Who Counts? You do.
The 2020 Census is upon us. Ever since the administration threatened to put the citizenship question on the census, the overriding questions facing the immigrant community have been, “Is it safe to respond?” and “Should I even respond?” Immigrants, especially immigrants who are unlawfully present in the United States or who have family in the United States who are unlawfully present are afraid that the census information will be used against them.
This fear is understandable. This fear is reasonable. This administration counts on this fear. Even after it was decided to not put the citizenship question on the census, there have been additional public announcements that Department of Homeland Security will share information with the Department of Commerce, which manages the census process. The President has tweeted that there are other ways of getting and sharing citizenship information. This fear needs to be conquered.
The scary truth is that we live in a surveillance society. All of us, whether citizen or not, are under near constant surveillance. Traffic cameras are on streetlights. Private citizens add to the video surveillance with Ring and other ‘smart doorbells.’ Scanners can triangulate the location of cell phones even when the owner is not actively using the cell phone. The Department of Homeland Security uses information obtained when someone enters the United States to track them years later. Responding to the census does not increase the odds of that you will be found or tracked.
Everyone counts, so everyone should be counted.

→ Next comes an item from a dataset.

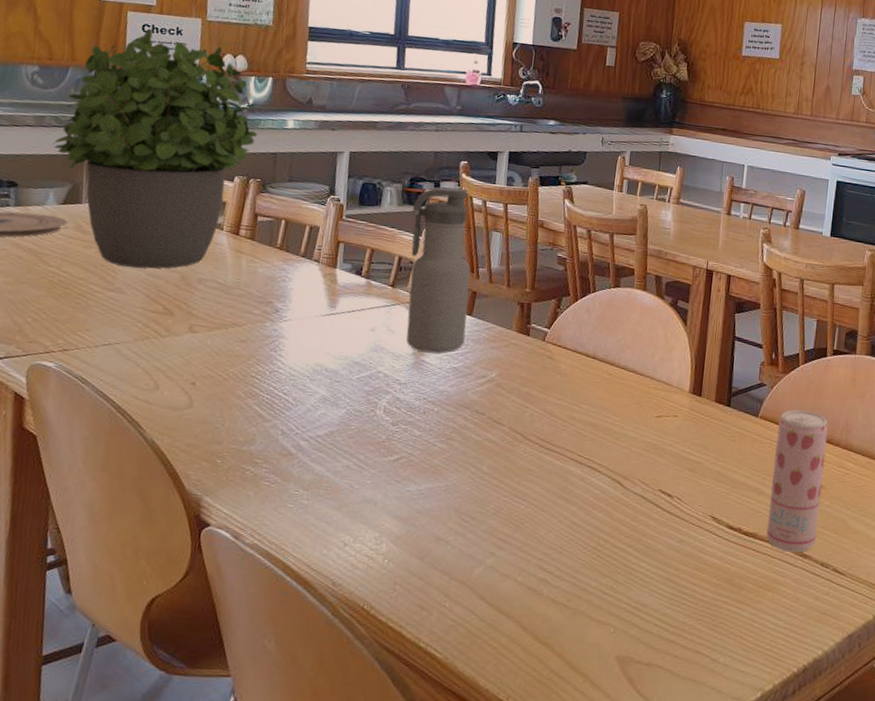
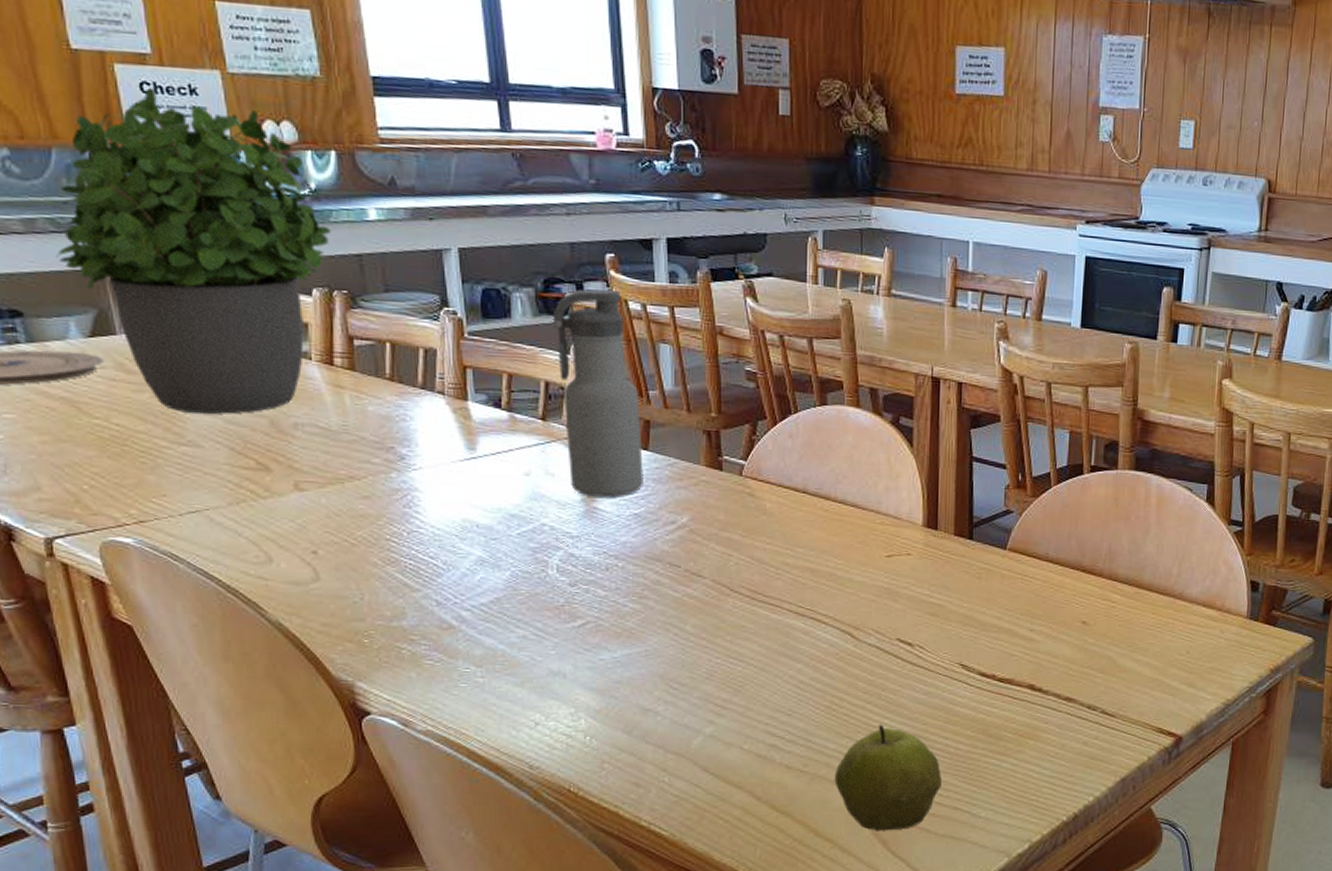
apple: none [592,567,688,670] -> present [834,724,943,831]
beverage can: present [766,409,828,553] -> none [1024,538,1089,697]

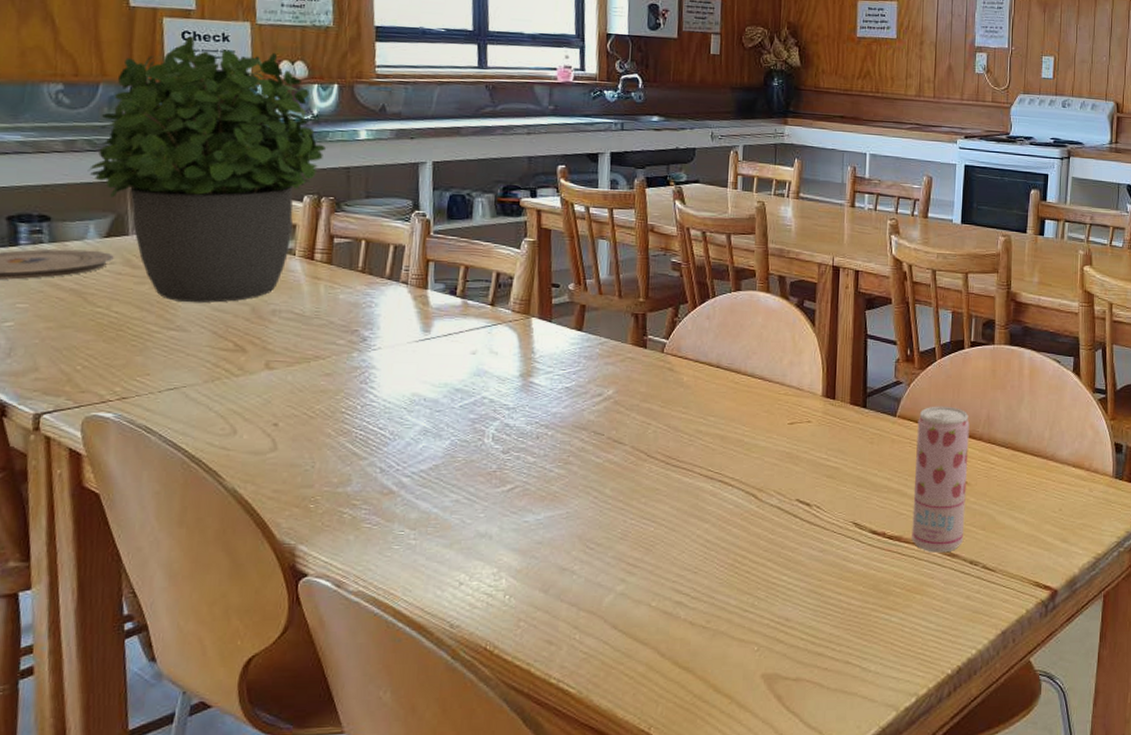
water bottle: present [552,289,644,497] -> none [507,194,578,373]
apple: present [834,724,943,831] -> none [734,581,836,686]
beverage can: none [1024,538,1089,697] -> present [911,406,970,553]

Why should anyone complete the census? First, it is the law. Just as it is required to pay taxes on income in the United States, even if you are not authorized to work, or have a driver’s license to drive a car, you are required to respond to the census. The Constitution requires the United States government to do a complete count of every person in the United States every ten years. This is not “every citizen,” nor “every adult,” nor “every man”, nor “every voter.” The census counts every person in the United States.
Second, this is how the federal government and the state governments determine what communities need. Your family and your community depend on this funding.
Funding for schools, for hospitals, and for roads are all evaluated based on information collected from the census. Governments evaluate what services to offer based on census information. Staffing decisions and needs assessments are made by analyzing census information.
Third, political power is distributed based on the census. Districts are drawn based on census information. The census determines how many United States representatives each state gets in the Congress. Electoral college votes are allocated by the census. The census determines strength of the state’s voice in the federal government.
Who counts? You do. Stand up and be counted.